> Recorded data:

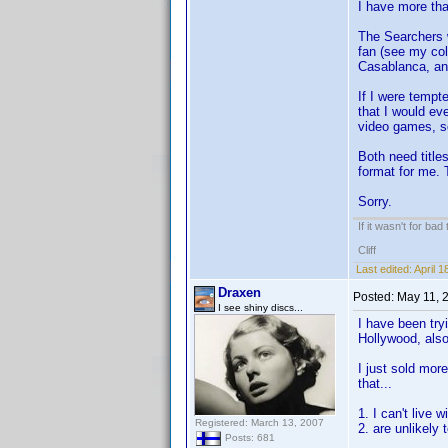
I have more tha
The Searchers w
fan (see my col
Casablanca, and
If I were tempt
that I would ev
video games, s
Both need titles
format for me. 
Sorry.
If it wasn't for bad
Cliff
Last edited:
April 
Draxen
Posted:
May 11, 
I see shiny discs...
I have been try
Hollywood, also
I just sold mor
that...
1. I can't live 
Registered: March 13, 2007
2. are unlikely
Posts: 681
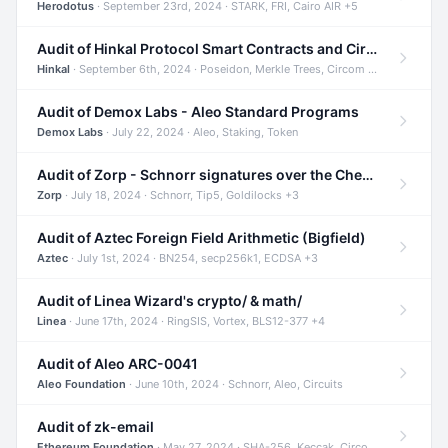
Herodotus
· September 23rd, 2024 · STARK, FRI, Cairo AIR +5
Audit of Hinkal Protocol Smart Contracts and Circom Circuits
Hinkal
· September 6th, 2024 · Poseidon, Merkle Trees, Circom +1
Audit of Demox Labs - Aleo Standard Programs
Demox Labs
· July 22, 2024 · Aleo, Staking, Token
Audit of Zorp - Schnorr signatures over the Cheetah curve and Tip5 hash function
Zorp
· July 18, 2024 · Schnorr, Tip5, Goldilocks +3
Audit of Aztec Foreign Field Arithmetic (Bigfield)
Aztec
· July 1st, 2024 · BN254, secp256k1, ECDSA +3
Audit of Linea Wizard's crypto/ & math/
Linea
· June 17th, 2024 · RingSIS, Vortex, BLS12-377 +4
Audit of Aleo ARC-0041
Aleo Foundation
· June 10th, 2024 · Schnorr, Aleo, Circuits
Audit of zk-email
Ethereum Foundation
· May 27, 2024 · SHA-256, Keccak, Circom +3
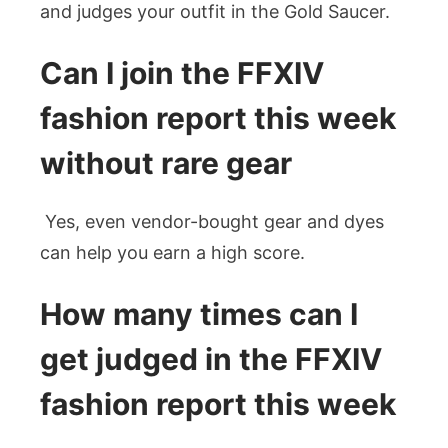
and judges your outfit in the Gold Saucer.
Can I join the FFXIV
fashion report this week
without rare gear
Yes, even vendor-bought gear and dyes
can help you earn a high score.
How many times can I
get judged in the FFXIV
fashion report this
week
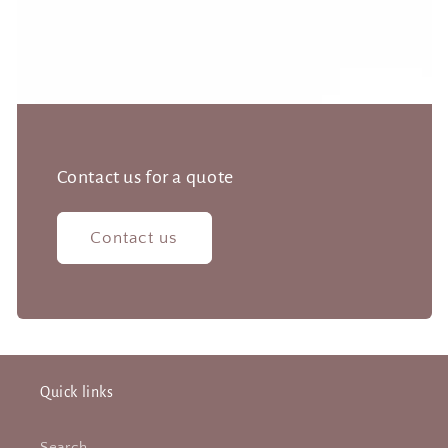
Contact us for a quote
Contact us
Quick links
Search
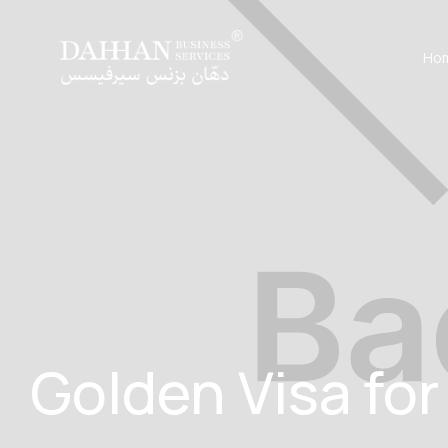
Ho
Golden Visa for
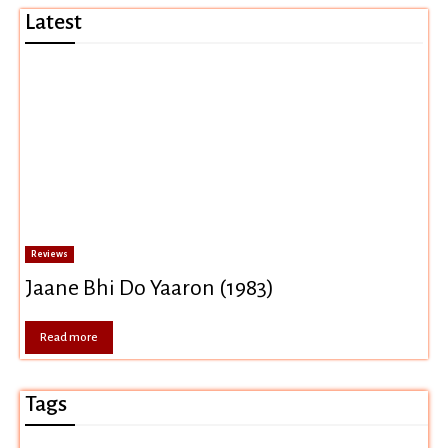
Latest
Reviews
Jaane Bhi Do Yaaron (1983)
Read more
Tags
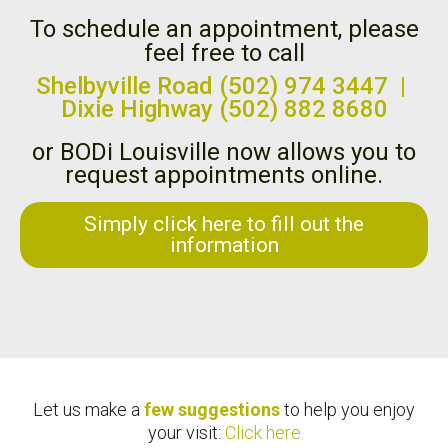
To schedule an appointment, please
feel free to call
Shelbyville Road (502) 974 3447 |
Dixie Highway (502) 882 8680
or BODi Louisville now allows you to
request appointments online.
Simply click here to fill out the
information
Let us make a
few suggestions
to help you enjoy
your visit:
Click here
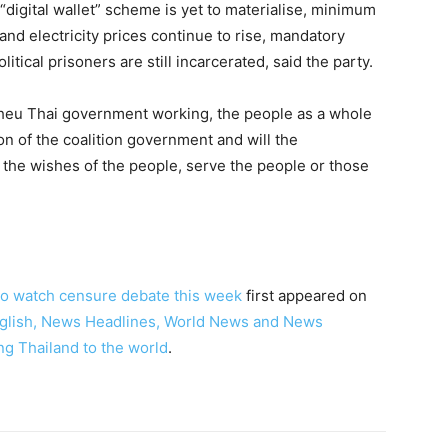
 “digital wallet” scheme is yet to materialise, minimum
nd electricity prices continue to rise, mandatory
itical prisoners are still incarcerated, said the party.
Pheu Thai government working, the people as a whole
on of the coalition government and will the
the wishes of the people, serve the people or those
to watch censure debate this week
first appeared on
English, News Headlines, World News and News
ng Thailand to the world
.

> Instructions for the task: Set down, word for word and line by line, the text read from every row above. Leave the pictures out.

> Task solution:
I have more tha
The Searchers w
fan (see my col
Casablanca, and
If I were tempt
that I would ev
video games, s
Both need titles
format for me. 
Sorry.
If it wasn't for bad
Cliff
Last edited:
April 
Draxen
Posted:
May 11, 
I see shiny discs...
I have been try
Hollywood, also
I just sold mor
that...
1. I can't live 
Registered: March 13, 2007
2. are unlikely
Posts: 681
Herodotus
· September 23rd, 2024 · STARK, FRI, Cairo AIR +5
Audit of Hinkal Protocol Smart Contracts and Circom Circuits
Hinkal
· September 6th, 2024 · Poseidon, Merkle Trees, Circom +1
Audit of Demox Labs - Aleo Standard Programs
Demox Labs
· July 22, 2024 · Aleo, Staking, Token
Audit of Zorp - Schnorr signatures over the Cheetah curve and Tip5 hash function
Zorp
· July 18, 2024 · Schnorr, Tip5, Goldilocks +3
Audit of Aztec Foreign Field Arithmetic (Bigfield)
Aztec
· July 1st, 2024 · BN254, secp256k1, ECDSA +3
Audit of Linea Wizard's crypto/ & math/
Linea
· June 17th, 2024 · RingSIS, Vortex, BLS12-377 +4
Audit of Aleo ARC-0041
Aleo Foundation
· June 10th, 2024 · Schnorr, Aleo, Circuits
Audit of zk-email
Ethereum Foundation
· May 27, 2024 · SHA-256, Keccak, Circom +3
and judges your outfit in the Gold Saucer.
Can I join the FFXIV
fashion report this week
without rare gear
Yes, even vendor-bought gear and dyes
can help you earn a high score.
How many times can I
get judged in the FFXIV
fashion report this
week
Contact us for a quote
Contact us
Quick links
Search
Ho
Golden Visa for
Latest
Reviews
Jaane Bhi Do Yaaron (1983)
Read more
Tags
To schedule an appointment, please
feel free to call
Shelbyville Road (502) 974 3447 |
Dixie Highway (502) 882 8680
or BODi Louisville now allows you to
request appointments online.
Simply click here to fill out the
information
Let us make a
few suggestions
to help you enjoy
your visit:
Click here
 “digital wallet” scheme is yet to materialise, minimum
nd electricity prices continue to rise, mandatory
itical prisoners are still incarcerated, said the party.
Pheu Thai government working, the people as a whole
on of the coalition government and will the
the wishes of the people, serve the people or those
to watch censure debate this week
first appeared on
English, News Headlines, World News and News
ng Thailand to the world
.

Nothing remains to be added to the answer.